Boucle 225 kv nord de Bamako : le Mali sécurise 166 millions d’euros pour son alimentation électrique

Le Mali franchit une étape décisive avec la validation du financement final pour le projet ambitieux de la boucle 225 kV Nord de Bamako (PBNB). Ce chantier, doté d’un budget global de 166 millions d’euros, vise à transformer le paysage énergétique de la capitale et de ses alentours immédiats. Selon les projections, cette infrastructure permettra d’alimenter 10 000 nouveaux foyers ainsi que des petites entreprises, tout en renforçant l’approvisionnement électrique de près de 40 unités industrielles déjà en activité.

Le projet s’articule autour de plusieurs composantes clés. Il implique notamment la construction d’une ligne électrique double circuit de 103 km, reliant les localités de Kodialani, Kambila, Safo et Dialakorobougou. Par ailleurs, deux postes de transformation existants seront étendus, tandis que trois nouveaux sites de conversion seront érigés, dont deux à Safo et un à Kénié.
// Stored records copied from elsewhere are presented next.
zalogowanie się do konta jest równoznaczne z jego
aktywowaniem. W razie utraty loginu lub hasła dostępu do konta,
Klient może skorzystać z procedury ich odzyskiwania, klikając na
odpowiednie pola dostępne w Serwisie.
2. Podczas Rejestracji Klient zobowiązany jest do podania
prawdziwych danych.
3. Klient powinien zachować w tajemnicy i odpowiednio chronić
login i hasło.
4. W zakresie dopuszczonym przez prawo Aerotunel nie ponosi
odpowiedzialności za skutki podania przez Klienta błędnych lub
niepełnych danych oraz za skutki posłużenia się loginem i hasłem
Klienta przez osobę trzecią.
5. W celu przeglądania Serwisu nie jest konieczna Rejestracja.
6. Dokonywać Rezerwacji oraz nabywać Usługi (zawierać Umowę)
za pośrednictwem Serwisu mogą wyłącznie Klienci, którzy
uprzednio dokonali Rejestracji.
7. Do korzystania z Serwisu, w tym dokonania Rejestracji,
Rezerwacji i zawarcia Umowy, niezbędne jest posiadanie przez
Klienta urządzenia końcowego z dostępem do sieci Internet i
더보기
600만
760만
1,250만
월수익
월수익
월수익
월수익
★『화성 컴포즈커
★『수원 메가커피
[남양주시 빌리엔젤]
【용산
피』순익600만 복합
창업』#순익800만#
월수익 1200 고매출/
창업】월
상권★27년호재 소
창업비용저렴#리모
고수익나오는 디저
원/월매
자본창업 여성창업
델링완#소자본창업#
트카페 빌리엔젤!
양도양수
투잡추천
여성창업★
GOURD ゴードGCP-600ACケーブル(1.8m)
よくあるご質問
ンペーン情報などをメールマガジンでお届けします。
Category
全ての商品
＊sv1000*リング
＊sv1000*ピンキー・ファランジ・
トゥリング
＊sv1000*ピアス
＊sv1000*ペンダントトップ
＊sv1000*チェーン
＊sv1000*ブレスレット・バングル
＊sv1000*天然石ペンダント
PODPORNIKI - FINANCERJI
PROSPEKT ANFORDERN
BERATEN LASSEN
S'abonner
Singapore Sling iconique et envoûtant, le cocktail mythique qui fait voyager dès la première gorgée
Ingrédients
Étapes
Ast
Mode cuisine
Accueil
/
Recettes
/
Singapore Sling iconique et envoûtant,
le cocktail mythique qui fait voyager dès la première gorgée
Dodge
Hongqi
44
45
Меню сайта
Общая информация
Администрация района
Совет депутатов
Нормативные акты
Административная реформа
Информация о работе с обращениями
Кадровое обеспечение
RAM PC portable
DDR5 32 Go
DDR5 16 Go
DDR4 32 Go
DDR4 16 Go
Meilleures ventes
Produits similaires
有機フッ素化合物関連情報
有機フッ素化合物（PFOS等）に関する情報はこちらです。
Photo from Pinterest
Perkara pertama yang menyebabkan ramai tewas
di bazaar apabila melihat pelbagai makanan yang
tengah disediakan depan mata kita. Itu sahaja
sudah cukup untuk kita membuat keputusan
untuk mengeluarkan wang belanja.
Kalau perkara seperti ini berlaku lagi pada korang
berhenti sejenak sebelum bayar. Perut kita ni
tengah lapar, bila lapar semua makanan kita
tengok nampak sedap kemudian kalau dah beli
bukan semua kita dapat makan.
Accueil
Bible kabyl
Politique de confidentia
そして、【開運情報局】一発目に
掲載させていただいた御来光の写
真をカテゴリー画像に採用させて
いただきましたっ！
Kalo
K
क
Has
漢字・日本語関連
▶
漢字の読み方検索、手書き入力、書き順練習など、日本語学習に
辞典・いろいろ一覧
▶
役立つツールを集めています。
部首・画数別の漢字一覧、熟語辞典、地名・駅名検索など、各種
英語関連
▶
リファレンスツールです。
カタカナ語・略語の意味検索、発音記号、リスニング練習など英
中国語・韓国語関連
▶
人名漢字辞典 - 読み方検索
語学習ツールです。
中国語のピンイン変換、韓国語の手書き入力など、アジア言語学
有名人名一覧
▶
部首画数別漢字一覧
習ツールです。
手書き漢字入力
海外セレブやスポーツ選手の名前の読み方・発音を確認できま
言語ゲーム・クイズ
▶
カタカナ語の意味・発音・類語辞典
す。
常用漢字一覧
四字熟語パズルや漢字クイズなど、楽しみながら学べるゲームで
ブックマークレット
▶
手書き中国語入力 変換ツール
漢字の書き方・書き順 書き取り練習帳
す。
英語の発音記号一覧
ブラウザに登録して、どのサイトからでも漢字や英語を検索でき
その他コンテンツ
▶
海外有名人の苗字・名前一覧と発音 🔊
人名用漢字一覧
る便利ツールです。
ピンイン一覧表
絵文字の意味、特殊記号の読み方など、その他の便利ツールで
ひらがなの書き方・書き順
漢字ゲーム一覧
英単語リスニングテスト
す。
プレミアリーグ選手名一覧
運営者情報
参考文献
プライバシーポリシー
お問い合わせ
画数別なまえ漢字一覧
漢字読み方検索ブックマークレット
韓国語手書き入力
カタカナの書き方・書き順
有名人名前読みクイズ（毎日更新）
Dès le début du mois de juillet, le projet entre dans une phase concrète avec la ratification des accords de prêt par le Conseil national de transition (CNT) du Mali. Ces conventions, signées le 25 février 2026 entre l’État malien et la Banque Africaine de développement (BAD), s’ajoutent à une série d’engagements financiers déjà obtenus. Parmi eux, un prêt de 68 millions d’euros octroyé par la Banque islamique de développement en décembre 2025, ainsi qu’une enveloppe de 43,7 millions d’euros accordée par la Banque ouest-africaine de développement en mai 2025. La Banque européenne d’investissement avait, quant à elle, déjà participé au financement dès décembre 2020 avec un engagement de 45 millions d’euros.

La contribution de la BAD se décline en plusieurs instruments financiers. Le Fonds africain de développement, dédié aux prêts à taux préférentiels, a alloué 30,8 millions d’euros, tandis que la Facilité d’appui à la transition a débloqué 16,6 millions d’euros. Le Fonds d’investissement climatique a participé à hauteur de 4,4 millions d’euros, accompagné d’un don de 5,9 millions d’euros, et le Fonds vert pour le climat a apporté un soutien supplémentaire de 1,9 million d’euros. Ces apports représentent 36,13 % du coût total du projet. Le gouvernement malien participe également au financement à hauteur de 3,6 %.

À terme, cette infrastructure jouera un rôle stratégique dans l’intégration des futures sources d’énergie. Elle facilitera notamment l’interconnexion entre la Guinée et le Mali, la mise en service de la ligne Manantali 2, ainsi que l’exploitation des futures centrales solaires prévues à Kambila et Safo.